« Oui, nous formons une organisation réactionnaire, secrète, maléfique. Nous possédons des agents partout. Nous connaissons mille procédés pour décourager la recherche, saboter les expériences, fausser les renseignements…
Cependant, permettez-moi de répondre maintenant à quelques questions et accusations qui nous viennent souvent aux oreilles. Les membres du gouvernement jouissent-ils de la richesse, des privilèges, de la puissance, sont-ils dispensés d’obéir aux lois ? L’honnêteté nous oblige à répondre : oui, à des degrés divers qui dépendent des circonstances et des contingences. Dans ce cas, le gouvernement serait un groupe fermé, limité ? En aucune sorte. Nous nous considérons, évidemment, comme une élite intellectuelle. Mais nos portes sont ouvertes à tous, bien que peu d’élus puissent les franchir.
Notre politique ? Plutôt simple. L’ère économique a mis une arme terrible entre les mains des mégalomanes qui se trouvent dans notre sein.
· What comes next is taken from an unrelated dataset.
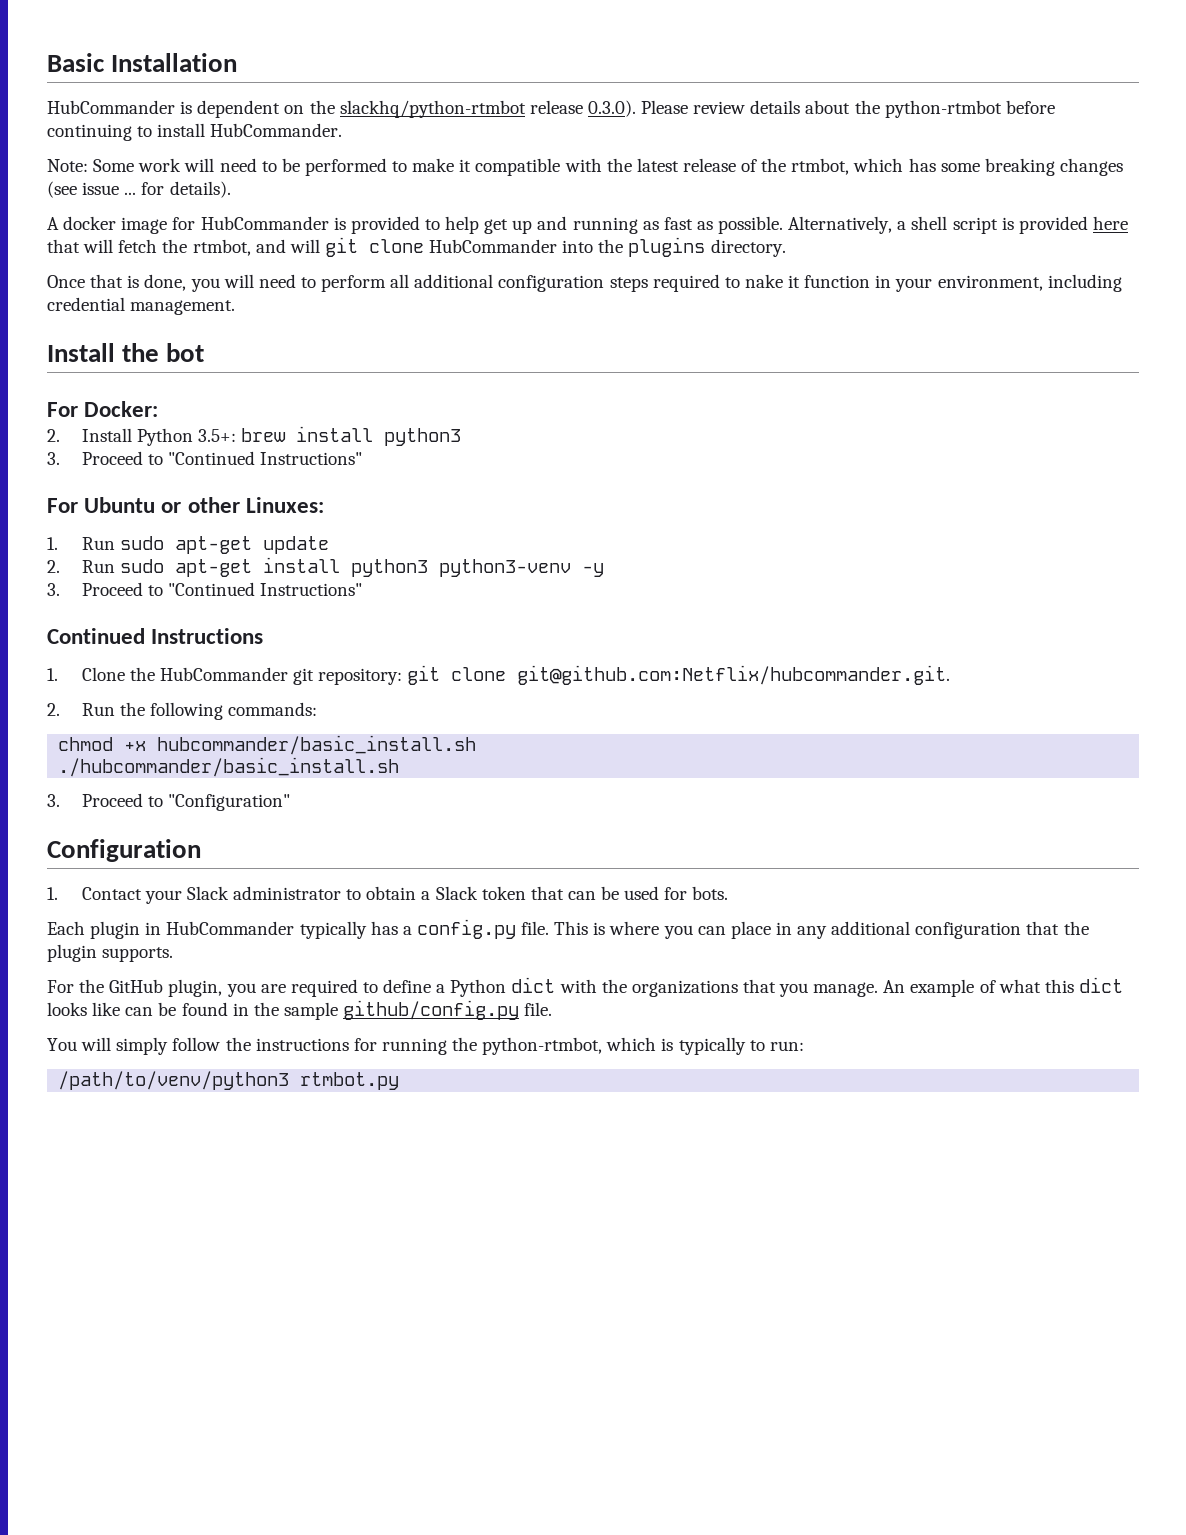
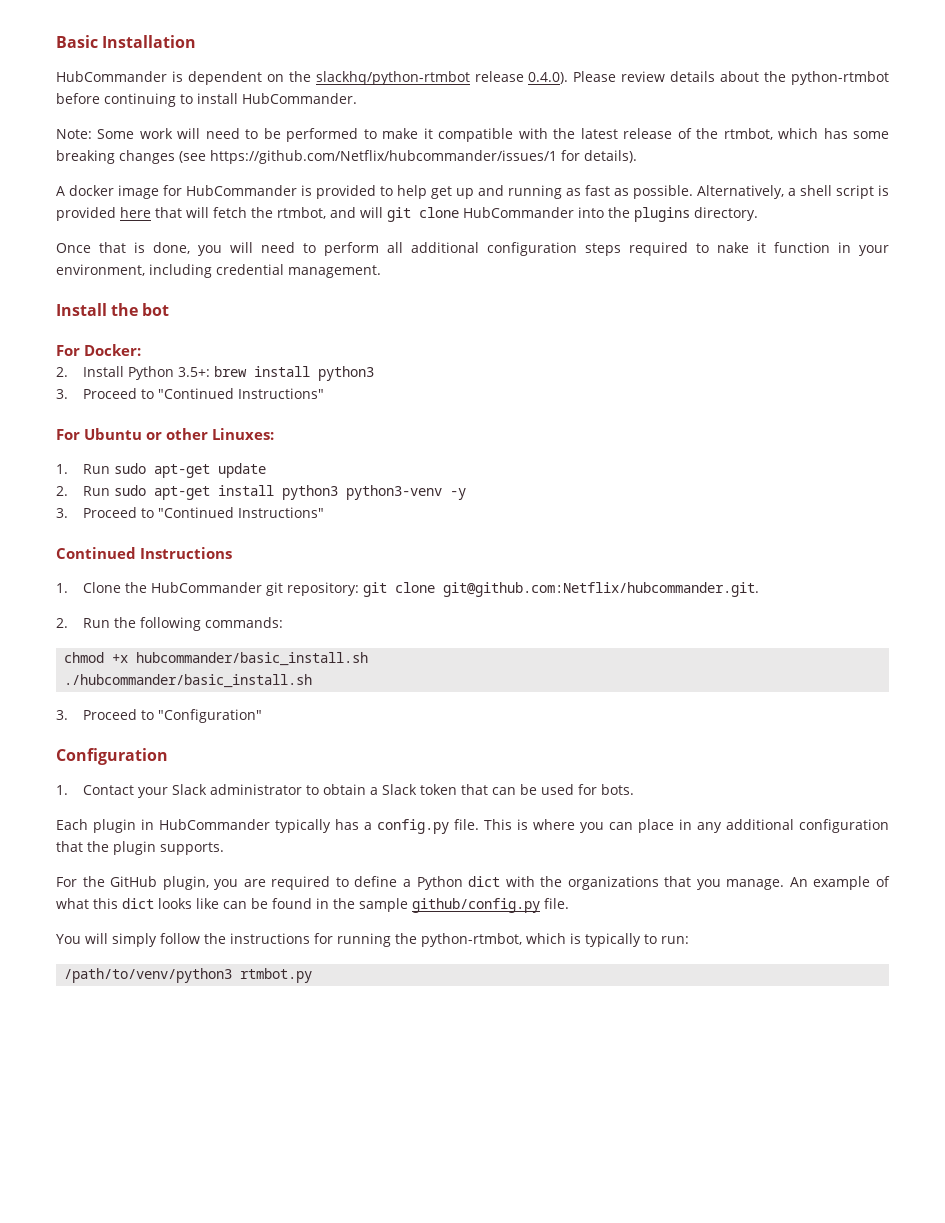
[587,100,636,117] 0.3.0). -> [528,72,569,84] 0.4.0).
[82,182,137,195] issue ... -> [210,150,557,164] https://github.com/Netflix/hubcommander/issues/1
Il existe d’autres connaissances qui, si elles étaient mises à leur disposition, pourraient leur assurer un pouvoir tyrannique. C’est pourquoi nous contrôlons la dissémination de la connaissance.
On nous stigmatise du nom de « divinités auto-sacralisées » ; on nous accuse de pédantisme, de conspiration, de condescendance, d’arrogance, d’être obstinément persuadés de notre bon droit. Ce sont là les moindres critiques qu’on nous adresse. On nous traite d’insupportables paternalistes et, dans le même temps, on nous reproche de nous désintéresser des affaires humaines.
Pourquoi n’utilisons-nous pas notre influence à soulager la peine des hommes, à prolonger leur vie ? Pourquoi affectons-nous de nous retirer sur un plan supérieur ? Pourquoi ne transformons-nous pas l’habitat humain en un royaume de bonheur, alors que nous possédons les moyens d’y parvenir ?
La réponse est simple – et peut-être décevante. Nous pensons que ce sont là de faux biens ; que la paix et la satiété sont synonymes de mort. Malgré sa brutalité et ses excès de cruauté, nous envions à l’humanité archaïque ses expériences ardentes. Nous prétendons que la récompense après l’effort, le triomphe après l’adversité, l’accomplissement d’un projet longuement poursuivi, procurent plus de satisfaction qu’une prébende nutritive puisée à la mamelle d’un gouvernement bonasse. »
Extrait d’une allocution de Madian Carbuke, politicien imaginaire issu du roman « le Prince des étoiles » de Jack Vance. Tous ceux qui ont cru à la confession d’un ministre de notre gouvernement pourraient être classés comme activistes, fatalistes et alarmistes. Et moi, un petit farceur.